### WHAT THE TASK REQUIRES
Which lines below include "LIST"? Copy them all.

SOURCE MATERIAL START

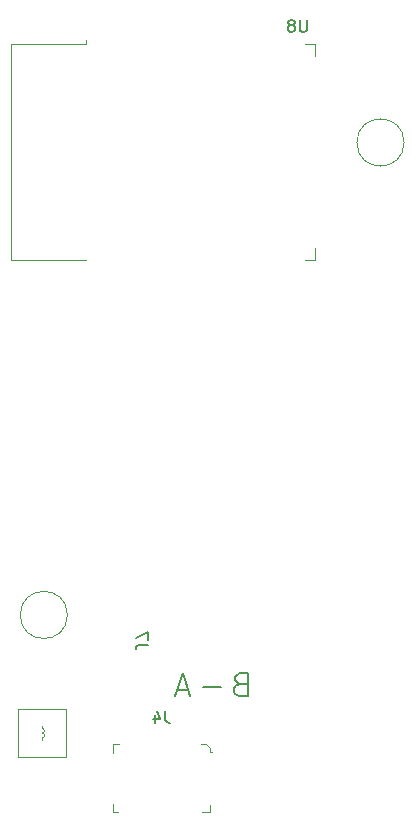
<source format=gbr>
G04 #@! TF.GenerationSoftware,KiCad,Pcbnew,(5.1.2)-1*
G04 #@! TF.CreationDate,2019-07-28T17:54:04+02:00*
G04 #@! TF.ProjectId,qqv11,71717631-312e-46b6-9963-61645f706362,rev?*
G04 #@! TF.SameCoordinates,Original*
G04 #@! TF.FileFunction,Legend,Bot*
G04 #@! TF.FilePolarity,Positive*
%FSLAX46Y46*%
G04 Gerber Fmt 4.6, Leading zero omitted, Abs format (unit mm)*
G04 Created by KiCad (PCBNEW (5.1.2)-1) date 2019-07-28 17:54:04*
%MOMM*%
%LPD*%
G04 APERTURE LIST*
%ADD10C,0.120000*%
%ADD11C,0.100000*%
%ADD12C,0.150000*%
G04 APERTURE END LIST*
D10*
X98750000Y-113000000D02*
G75*
G03X98750000Y-113000000I-2000000J0D01*
G01*
X127250000Y-73000000D02*
G75*
G03X127250000Y-73000000I-2000000J0D01*
G01*
D11*
X110800000Y-129100000D02*
X110800000Y-129650000D01*
X110800000Y-129650000D02*
X110150000Y-129650000D01*
X102600000Y-129050000D02*
X102600000Y-129650000D01*
X102600000Y-129650000D02*
X103000000Y-129650000D01*
X103100000Y-123950000D02*
X102600000Y-123950000D01*
X102600000Y-123950000D02*
X102600000Y-124650000D01*
X110050000Y-123950000D02*
X110500000Y-123950000D01*
X110500000Y-123950000D02*
X110800000Y-124300000D01*
X110800000Y-124300000D02*
X110800000Y-124600000D01*
X110800000Y-124600000D02*
X110950000Y-124600000D01*
X94550000Y-120950000D02*
X98650000Y-120950000D01*
X98650000Y-120950000D02*
X98650000Y-125050000D01*
X98650000Y-125050000D02*
X94550000Y-125050000D01*
X94550000Y-125050000D02*
X94550000Y-120950000D01*
X96600000Y-123600000D02*
X96600000Y-123400000D01*
X96600000Y-122400000D02*
X96600000Y-122600000D01*
D10*
X96600000Y-123000000D02*
G75*
G03X96600000Y-122600000I0J200000D01*
G01*
X96600000Y-123400000D02*
G75*
G03X96600000Y-123000000I0J200000D01*
G01*
X118900000Y-64680000D02*
X119680000Y-64680000D01*
X119680000Y-64680000D02*
X119680000Y-65680000D01*
X118900000Y-82920000D02*
X119680000Y-82920000D01*
X119680000Y-82920000D02*
X119680000Y-81920000D01*
X93935000Y-64680000D02*
X93935000Y-82920000D01*
X93935000Y-82920000D02*
X100355000Y-82920000D01*
X93935000Y-64680000D02*
X100355000Y-64680000D01*
X100355000Y-64680000D02*
X100355000Y-64300000D01*
D12*
X107033333Y-121152380D02*
X107033333Y-121866666D01*
X107080952Y-122009523D01*
X107176190Y-122104761D01*
X107319047Y-122152380D01*
X107414285Y-122152380D01*
X106128571Y-121485714D02*
X106128571Y-122152380D01*
X106366666Y-121104761D02*
X106604761Y-121819047D01*
X105985714Y-121819047D01*
X105547619Y-115533333D02*
X104833333Y-115533333D01*
X104690476Y-115580952D01*
X104595238Y-115676190D01*
X104547619Y-115819047D01*
X104547619Y-115914285D01*
X105547619Y-115152380D02*
X105547619Y-114485714D01*
X104547619Y-114914285D01*
X108976190Y-119333333D02*
X108023809Y-119333333D01*
X109166666Y-119904761D02*
X108500000Y-117904761D01*
X107833333Y-119904761D01*
X113357142Y-118857142D02*
X113071428Y-118952380D01*
X112976190Y-119047619D01*
X112880952Y-119238095D01*
X112880952Y-119523809D01*
X112976190Y-119714285D01*
X113071428Y-119809523D01*
X113261904Y-119904761D01*
X114023809Y-119904761D01*
X114023809Y-117904761D01*
X113357142Y-117904761D01*
X113166666Y-118000000D01*
X113071428Y-118095238D01*
X112976190Y-118285714D01*
X112976190Y-118476190D01*
X113071428Y-118666666D01*
X113166666Y-118761904D01*
X113357142Y-118857142D01*
X114023809Y-118857142D01*
X111761904Y-119142857D02*
X110238095Y-119142857D01*
X118991904Y-62642380D02*
X118991904Y-63451904D01*
X118944285Y-63547142D01*
X118896666Y-63594761D01*
X118801428Y-63642380D01*
X118610952Y-63642380D01*
X118515714Y-63594761D01*
X118468095Y-63547142D01*
X118420476Y-63451904D01*
X118420476Y-62642380D01*
X117801428Y-63070952D02*
X117896666Y-63023333D01*
X117944285Y-62975714D01*
X117991904Y-62880476D01*
X117991904Y-62832857D01*
X117944285Y-62737619D01*
X117896666Y-62690000D01*
X117801428Y-62642380D01*
X117610952Y-62642380D01*
X117515714Y-62690000D01*
X117468095Y-62737619D01*
X117420476Y-62832857D01*
X117420476Y-62880476D01*
X117468095Y-62975714D01*
X117515714Y-63023333D01*
X117610952Y-63070952D01*
X117801428Y-63070952D01*
X117896666Y-63118571D01*
X117944285Y-63166190D01*
X117991904Y-63261428D01*
X117991904Y-63451904D01*
X117944285Y-63547142D01*
X117896666Y-63594761D01*
X117801428Y-63642380D01*
X117610952Y-63642380D01*
X117515714Y-63594761D01*
X117468095Y-63547142D01*
X117420476Y-63451904D01*
X117420476Y-63261428D01*
X117468095Y-63166190D01*
X117515714Y-63118571D01*
X117610952Y-63070952D01*
M02*

</source>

SOURCE MATERIAL END

### ANSWER FOR THIS EXERCISE
G04 APERTURE LIST*
G04 APERTURE END LIST*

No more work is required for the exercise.